Stated task 1>
Duplicate the rows exactly, from the line with "order: Tremellales" to the line with "class: Sphagnopsida", both included.

Reading text>
.....

# Discount of Brittany Ferries scheme



## dw1 (Sep 9, 2010)

On the website BF say that membership of their scheme gives discounts up to 30%!
What does this mean in practice? I'm particularly interested in the Spanish crossings.
Cheers
David


----------



## Al42 (Aug 4, 2011)

For Spain membership which costs £110p.a +one off joining fee of £100....30% off travel (not cabins) £7.90 p.p. breakfast allowance & 10% off meals over £15.
Meal allowances not on the Economie service.

That's what it says on the website, that's what you get.

http://www.brittany-ferries.co.uk/club-voyage-travel-club/spain


----------



## Penquin (Oct 15, 2007)

We are members of the France one as that is the route that we use and that most guests to our gite use, our membership fee is an initial joining fee of £70 and an annual fee of £60, for that WE get up to (note that phrase) 30% of "normal" prices off the ferry price and cabins etc and 10% off meals on board IN EXCESS of £15 and a free breakfast if we have an overnight cabin (to he value of approx $7.95 each - but only for specified items.....)

.....

Stated task 2>
Set down the ferry discount thread word for word, from "What does this" to "the Economie service.".

.....

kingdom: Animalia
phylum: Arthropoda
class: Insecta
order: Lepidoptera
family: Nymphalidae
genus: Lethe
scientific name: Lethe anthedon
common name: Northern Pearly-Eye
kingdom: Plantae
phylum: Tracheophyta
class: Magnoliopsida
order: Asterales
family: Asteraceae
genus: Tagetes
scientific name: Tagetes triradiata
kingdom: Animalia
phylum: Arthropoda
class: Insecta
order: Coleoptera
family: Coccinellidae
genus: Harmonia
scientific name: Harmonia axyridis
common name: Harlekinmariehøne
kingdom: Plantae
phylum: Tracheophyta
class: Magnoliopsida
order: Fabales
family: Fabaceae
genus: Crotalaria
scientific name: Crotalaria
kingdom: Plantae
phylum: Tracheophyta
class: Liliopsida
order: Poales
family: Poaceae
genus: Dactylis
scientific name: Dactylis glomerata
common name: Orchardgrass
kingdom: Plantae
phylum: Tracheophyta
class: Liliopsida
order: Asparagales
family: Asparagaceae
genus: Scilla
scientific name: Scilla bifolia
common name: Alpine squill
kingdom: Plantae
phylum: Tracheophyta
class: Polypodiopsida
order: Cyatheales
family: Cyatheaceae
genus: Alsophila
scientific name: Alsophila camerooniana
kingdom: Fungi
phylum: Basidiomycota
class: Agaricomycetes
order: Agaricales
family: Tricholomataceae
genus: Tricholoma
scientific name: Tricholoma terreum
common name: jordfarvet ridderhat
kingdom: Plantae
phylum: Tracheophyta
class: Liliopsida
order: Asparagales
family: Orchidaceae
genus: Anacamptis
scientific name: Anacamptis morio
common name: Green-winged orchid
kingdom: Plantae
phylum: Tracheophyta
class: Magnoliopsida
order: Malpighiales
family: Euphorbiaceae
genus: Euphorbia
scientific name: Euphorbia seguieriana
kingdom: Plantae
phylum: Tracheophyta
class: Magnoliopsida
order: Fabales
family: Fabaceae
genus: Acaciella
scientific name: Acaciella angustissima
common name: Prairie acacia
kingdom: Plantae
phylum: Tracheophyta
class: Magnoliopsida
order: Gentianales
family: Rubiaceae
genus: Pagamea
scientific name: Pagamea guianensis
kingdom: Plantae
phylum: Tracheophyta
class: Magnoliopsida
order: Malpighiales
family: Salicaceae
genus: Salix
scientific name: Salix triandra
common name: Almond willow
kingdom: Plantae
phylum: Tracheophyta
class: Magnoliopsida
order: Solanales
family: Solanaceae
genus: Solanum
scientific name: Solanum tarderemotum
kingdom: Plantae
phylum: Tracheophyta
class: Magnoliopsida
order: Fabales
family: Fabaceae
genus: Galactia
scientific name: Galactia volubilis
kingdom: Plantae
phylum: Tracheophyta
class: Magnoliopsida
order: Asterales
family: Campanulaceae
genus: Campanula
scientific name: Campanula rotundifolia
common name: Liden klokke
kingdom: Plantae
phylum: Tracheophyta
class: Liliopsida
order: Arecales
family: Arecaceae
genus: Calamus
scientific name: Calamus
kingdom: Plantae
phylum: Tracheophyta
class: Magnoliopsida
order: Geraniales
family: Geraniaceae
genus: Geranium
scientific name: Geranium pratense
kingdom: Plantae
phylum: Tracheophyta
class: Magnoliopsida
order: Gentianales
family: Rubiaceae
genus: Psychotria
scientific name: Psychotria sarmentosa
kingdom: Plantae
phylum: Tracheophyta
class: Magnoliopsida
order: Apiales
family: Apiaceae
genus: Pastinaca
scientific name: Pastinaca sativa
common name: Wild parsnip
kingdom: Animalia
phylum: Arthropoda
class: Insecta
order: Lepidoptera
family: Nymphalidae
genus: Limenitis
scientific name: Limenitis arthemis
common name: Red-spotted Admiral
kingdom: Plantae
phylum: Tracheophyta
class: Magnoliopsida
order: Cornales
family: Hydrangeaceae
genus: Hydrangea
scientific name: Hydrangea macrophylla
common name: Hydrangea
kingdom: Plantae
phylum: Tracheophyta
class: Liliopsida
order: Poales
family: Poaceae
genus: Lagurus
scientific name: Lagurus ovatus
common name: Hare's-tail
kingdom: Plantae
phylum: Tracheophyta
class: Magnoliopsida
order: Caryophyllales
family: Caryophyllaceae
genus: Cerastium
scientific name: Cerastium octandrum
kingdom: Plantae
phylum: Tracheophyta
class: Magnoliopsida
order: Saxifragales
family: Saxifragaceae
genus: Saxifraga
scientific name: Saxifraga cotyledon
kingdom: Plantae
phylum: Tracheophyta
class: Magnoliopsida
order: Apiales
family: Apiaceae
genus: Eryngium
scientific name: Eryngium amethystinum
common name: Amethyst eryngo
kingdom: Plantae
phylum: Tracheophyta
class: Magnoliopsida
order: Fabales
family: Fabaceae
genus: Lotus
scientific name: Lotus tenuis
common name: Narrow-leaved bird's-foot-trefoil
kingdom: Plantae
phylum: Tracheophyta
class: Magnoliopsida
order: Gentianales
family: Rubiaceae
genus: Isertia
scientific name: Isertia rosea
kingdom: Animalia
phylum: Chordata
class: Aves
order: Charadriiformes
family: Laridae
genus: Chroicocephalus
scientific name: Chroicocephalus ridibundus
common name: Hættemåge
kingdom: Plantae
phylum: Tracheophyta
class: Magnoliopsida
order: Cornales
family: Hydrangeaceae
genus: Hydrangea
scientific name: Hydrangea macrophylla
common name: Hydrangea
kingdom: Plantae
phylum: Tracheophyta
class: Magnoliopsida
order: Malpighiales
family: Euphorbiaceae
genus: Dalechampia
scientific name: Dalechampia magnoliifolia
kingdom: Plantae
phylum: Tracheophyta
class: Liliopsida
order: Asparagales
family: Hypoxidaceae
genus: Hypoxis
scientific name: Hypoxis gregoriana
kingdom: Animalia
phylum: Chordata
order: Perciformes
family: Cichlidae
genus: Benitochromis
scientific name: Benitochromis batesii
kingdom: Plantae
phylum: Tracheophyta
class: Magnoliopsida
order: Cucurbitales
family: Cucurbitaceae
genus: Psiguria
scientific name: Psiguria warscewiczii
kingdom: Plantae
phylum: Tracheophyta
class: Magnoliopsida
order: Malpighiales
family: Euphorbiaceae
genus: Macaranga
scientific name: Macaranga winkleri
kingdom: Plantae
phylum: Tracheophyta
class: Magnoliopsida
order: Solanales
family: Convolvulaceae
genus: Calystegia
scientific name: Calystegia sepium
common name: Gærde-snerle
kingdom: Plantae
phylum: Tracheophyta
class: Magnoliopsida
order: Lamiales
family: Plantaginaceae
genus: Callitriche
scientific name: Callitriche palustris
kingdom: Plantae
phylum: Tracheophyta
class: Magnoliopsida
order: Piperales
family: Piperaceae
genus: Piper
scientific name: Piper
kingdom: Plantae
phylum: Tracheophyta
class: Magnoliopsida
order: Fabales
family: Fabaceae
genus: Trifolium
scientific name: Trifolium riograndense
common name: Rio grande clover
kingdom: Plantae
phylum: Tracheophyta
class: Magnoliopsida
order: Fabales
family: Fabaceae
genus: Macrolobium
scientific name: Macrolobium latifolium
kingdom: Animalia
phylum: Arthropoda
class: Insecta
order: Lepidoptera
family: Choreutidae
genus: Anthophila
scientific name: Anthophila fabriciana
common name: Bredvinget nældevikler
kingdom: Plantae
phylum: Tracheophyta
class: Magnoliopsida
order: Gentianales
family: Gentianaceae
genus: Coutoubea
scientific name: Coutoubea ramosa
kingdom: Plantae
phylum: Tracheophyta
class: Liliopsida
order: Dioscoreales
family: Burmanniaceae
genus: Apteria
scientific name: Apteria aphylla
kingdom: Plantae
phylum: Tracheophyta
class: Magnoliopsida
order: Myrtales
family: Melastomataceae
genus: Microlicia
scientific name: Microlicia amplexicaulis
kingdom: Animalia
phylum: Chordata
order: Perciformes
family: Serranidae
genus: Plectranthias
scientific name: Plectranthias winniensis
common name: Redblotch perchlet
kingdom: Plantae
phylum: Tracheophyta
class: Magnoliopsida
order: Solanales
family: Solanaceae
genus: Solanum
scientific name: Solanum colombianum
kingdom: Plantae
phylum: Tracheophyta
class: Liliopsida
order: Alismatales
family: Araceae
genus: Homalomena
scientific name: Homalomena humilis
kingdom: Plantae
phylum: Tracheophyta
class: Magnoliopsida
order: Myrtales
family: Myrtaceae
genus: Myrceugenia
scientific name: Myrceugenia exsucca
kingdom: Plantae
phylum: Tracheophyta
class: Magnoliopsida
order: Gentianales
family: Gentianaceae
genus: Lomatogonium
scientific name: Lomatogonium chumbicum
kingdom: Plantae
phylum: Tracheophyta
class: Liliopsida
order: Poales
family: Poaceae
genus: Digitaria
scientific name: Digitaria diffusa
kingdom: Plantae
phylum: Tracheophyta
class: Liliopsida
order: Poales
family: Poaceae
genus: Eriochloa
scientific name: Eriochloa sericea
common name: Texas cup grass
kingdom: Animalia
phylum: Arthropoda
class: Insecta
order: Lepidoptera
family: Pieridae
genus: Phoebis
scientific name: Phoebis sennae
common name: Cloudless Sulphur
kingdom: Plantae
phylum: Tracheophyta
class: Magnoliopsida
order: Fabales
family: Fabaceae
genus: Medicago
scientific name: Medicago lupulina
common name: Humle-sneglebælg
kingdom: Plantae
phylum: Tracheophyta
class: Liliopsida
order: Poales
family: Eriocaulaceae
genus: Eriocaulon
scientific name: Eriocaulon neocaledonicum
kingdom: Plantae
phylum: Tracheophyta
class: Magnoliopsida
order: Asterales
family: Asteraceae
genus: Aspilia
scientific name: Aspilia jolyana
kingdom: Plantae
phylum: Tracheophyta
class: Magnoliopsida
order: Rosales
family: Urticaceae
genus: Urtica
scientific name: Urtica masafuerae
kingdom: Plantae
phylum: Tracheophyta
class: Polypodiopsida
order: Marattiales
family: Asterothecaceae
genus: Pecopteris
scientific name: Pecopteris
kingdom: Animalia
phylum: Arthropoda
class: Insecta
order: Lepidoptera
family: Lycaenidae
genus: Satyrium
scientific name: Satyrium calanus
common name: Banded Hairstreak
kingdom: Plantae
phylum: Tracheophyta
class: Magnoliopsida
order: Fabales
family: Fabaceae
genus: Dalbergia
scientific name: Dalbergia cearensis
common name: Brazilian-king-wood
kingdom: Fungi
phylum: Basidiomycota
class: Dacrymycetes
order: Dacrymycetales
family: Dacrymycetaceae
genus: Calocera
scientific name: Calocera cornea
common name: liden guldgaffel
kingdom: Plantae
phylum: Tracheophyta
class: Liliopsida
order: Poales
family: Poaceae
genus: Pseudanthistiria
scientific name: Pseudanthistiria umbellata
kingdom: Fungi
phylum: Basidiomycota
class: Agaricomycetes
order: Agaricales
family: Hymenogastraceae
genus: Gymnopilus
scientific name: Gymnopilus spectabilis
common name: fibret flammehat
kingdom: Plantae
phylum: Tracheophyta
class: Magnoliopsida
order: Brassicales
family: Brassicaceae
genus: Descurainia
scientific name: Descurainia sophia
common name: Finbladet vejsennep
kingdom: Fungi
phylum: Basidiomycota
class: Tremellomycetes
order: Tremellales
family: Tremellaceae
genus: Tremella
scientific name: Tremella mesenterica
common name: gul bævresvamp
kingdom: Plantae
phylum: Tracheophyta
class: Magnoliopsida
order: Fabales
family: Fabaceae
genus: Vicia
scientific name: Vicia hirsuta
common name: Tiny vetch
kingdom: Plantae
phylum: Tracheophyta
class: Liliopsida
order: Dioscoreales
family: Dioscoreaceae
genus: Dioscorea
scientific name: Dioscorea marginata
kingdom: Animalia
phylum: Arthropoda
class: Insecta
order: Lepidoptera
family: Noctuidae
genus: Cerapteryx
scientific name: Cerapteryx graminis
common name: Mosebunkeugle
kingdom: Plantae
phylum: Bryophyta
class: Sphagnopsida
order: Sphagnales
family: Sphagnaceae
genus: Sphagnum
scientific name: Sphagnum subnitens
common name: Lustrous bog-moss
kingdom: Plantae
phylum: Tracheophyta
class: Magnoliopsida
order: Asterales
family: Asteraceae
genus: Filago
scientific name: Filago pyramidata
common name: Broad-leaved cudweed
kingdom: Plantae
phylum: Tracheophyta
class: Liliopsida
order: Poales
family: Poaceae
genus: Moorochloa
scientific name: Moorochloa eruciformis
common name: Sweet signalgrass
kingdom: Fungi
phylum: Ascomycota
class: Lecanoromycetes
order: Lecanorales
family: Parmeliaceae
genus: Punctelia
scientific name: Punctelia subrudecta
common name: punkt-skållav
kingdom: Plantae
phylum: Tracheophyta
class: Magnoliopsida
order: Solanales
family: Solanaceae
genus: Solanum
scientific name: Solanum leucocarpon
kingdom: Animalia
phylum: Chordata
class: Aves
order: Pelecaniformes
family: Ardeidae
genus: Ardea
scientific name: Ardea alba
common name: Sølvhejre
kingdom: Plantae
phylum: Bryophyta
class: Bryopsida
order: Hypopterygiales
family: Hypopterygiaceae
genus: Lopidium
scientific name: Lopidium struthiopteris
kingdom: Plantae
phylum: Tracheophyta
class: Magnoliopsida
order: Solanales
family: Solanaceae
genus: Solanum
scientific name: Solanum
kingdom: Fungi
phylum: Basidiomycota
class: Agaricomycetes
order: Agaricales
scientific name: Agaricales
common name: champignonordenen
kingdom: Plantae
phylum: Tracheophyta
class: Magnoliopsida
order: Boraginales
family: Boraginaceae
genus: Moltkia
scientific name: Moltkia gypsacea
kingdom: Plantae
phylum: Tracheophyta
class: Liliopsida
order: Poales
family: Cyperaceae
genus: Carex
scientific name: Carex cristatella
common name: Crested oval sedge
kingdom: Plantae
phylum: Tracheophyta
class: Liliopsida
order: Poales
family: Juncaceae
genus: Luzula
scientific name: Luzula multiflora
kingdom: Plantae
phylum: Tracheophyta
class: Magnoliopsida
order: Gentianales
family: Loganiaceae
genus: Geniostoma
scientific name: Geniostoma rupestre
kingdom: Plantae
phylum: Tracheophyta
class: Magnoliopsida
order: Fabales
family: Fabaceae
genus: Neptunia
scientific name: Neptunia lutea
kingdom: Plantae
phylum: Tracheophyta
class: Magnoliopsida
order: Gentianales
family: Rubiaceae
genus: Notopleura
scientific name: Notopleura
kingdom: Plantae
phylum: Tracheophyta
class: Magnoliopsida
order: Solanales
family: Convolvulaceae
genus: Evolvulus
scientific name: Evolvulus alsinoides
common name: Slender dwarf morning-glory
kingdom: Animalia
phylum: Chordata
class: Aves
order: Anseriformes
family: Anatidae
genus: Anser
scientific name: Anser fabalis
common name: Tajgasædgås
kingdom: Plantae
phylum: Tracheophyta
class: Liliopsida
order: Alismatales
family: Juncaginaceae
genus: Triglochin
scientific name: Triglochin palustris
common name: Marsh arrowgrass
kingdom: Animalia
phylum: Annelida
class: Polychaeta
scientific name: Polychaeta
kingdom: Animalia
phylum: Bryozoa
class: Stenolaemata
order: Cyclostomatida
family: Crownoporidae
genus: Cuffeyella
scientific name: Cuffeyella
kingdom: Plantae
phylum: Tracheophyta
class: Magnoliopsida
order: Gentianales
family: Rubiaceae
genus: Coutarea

.....

Exercise response 1>
order: Tremellales
family: Tremellaceae
genus: Tremella
scientific name: Tremella mesenterica
common name: gul bævresvamp
kingdom: Plantae
phylum: Tracheophyta
class: Magnoliopsida
order: Fabales
family: Fabaceae
genus: Vicia
scientific name: Vicia hirsuta
common name: Tiny vetch
kingdom: Plantae
phylum: Tracheophyta
class: Liliopsida
order: Dioscoreales
family: Dioscoreaceae
genus: Dioscorea
scientific name: Dioscorea marginata
kingdom: Animalia
phylum: Arthropoda
class: Insecta
order: Lepidoptera
family: Noctuidae
genus: Cerapteryx
scientific name: Cerapteryx graminis
common name: Mosebunkeugle
kingdom: Plantae
phylum: Bryophyta
class: Sphagnopsida

Exercise response 2>
What does this mean in practice? I'm particularly interested in the Spanish crossings.
Cheers
David


----------



## Al42 (Aug 4, 2011)

For Spain membership which costs £110p.a +one off joining fee of £100....30% off travel (not cabins) £7.90 p.p. breakfast allowance & 10% off meals over £15.
Meal allowances not on the Economie service.